Ces rapprochemens contiennent aussi des leçons pour les théoriciens trop sûrs de leurs théories. Il y a quinze ans, on prenait volontiers en pitié la barbarie russe. Avons-nous assez dit, écrit, imprimé que des phénomènes pareils n’étaient possibles qu’en Russie, qu’ils seraient inconcevables chez nous ? Que l’on se reporte, comme je viens de le faire, aux journaux du temps. Les ironistes passèrent un bon quart d’heure. Pour les journaux, cette monstrueuse maladie était surtout imputable au régime absolu ; les régimes libres étaient vaccinés contre elle.

Les journaux oubliaient qu’aucun régime ne protège l’homme contre les pires folies, quand il ne sait ou ne peut pas trouver l’emploi normal de ses forces intellectuelles.

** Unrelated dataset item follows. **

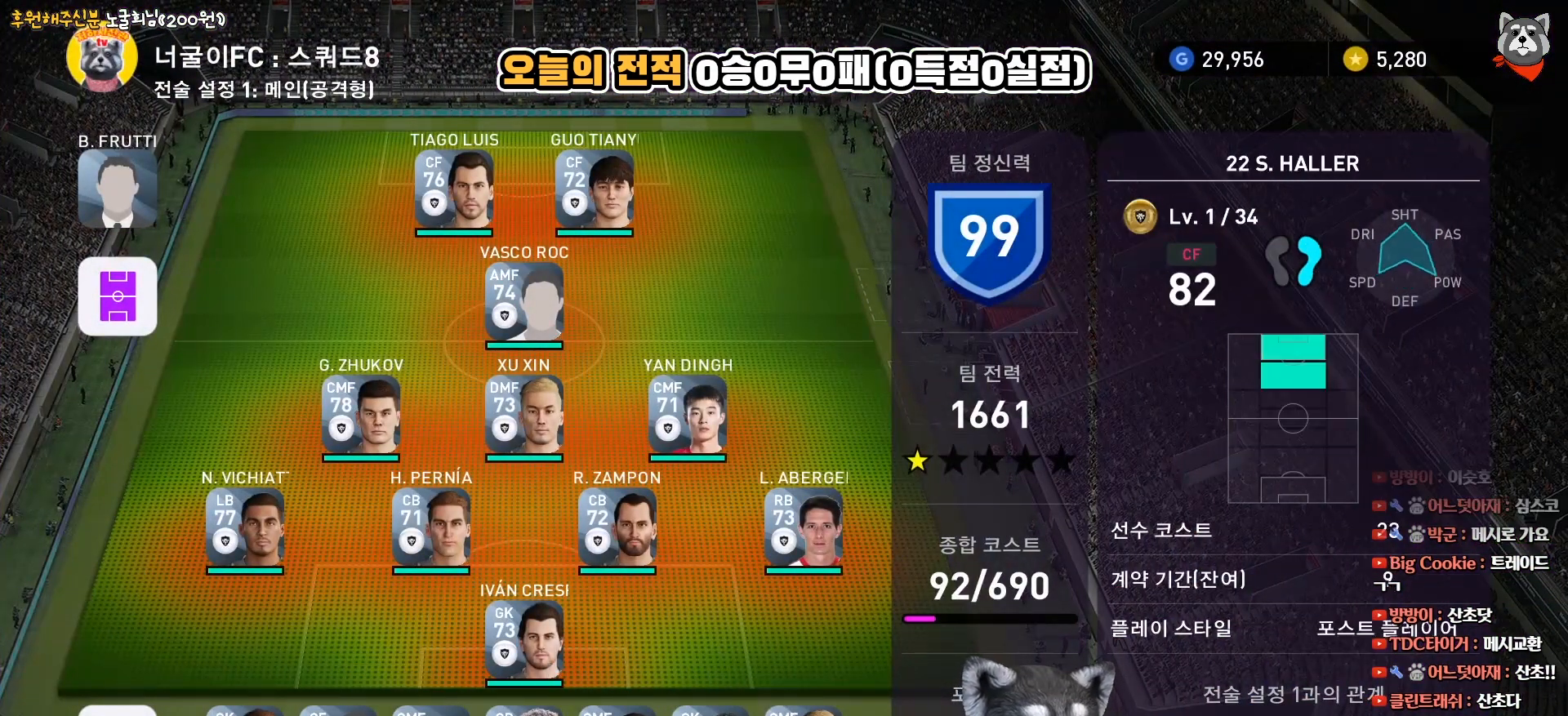
{"buttons": ["DPAD_LEFT"], "right_stick": "center", "events": [[83, "DPAD_LEFT", "down"], [167, "DPAD_LEFT", "up"], [250, "DPAD_LEFT", "down"], [367, "DPAD_LEFT", "up"], [433, "DPAD_LEFT", "down"]]}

Les historiens et les philosophes, s’ils alléguaient des raisons moins baroques, s’aventuraient tout autant avec leur belle confiance dans la variabilité de l’espèce humaine. Nous avons tous à faire notre mea culpa, nous qui avons quelque peu abusé de la race, du climat, de l’histoire, pour expliquer comment des Slaves pouvaient seuls perpétrer des actes si slaves. Voici qu’ils s’acclimatent chez les Gaulois.

Certes, je ne prétends pas que nos anarchistes soient forgés du même acier que les terroristes russes. Il existe au moins une différence qui a bien sa valeur : notre police n’a pas encore « trouvé la femme », et le rôle de la femme était ce qu’il y avait de plus caractéristique dans les tragédies dont j’évoque le souvenir. Mais on ne saurait nier que les derniers attentats de Paris, s’ils révèlent moins de méthode et plus d’absurdité dans le choix des victimes que ceux de Pétersbourg, dénotent aussi une audace, un fanatisme, un mépris de la vie qui rapprochent sensiblement nos criminels de leurs modèles moscovites. Symptôme plus grave encore, nos bacheliers se mettent comme les leurs à lancer des bombes ; la contagion gagne, ici comme là-bas, des intelligences cultivées, qui commettent ou excusent le crime par raisons doctrinales.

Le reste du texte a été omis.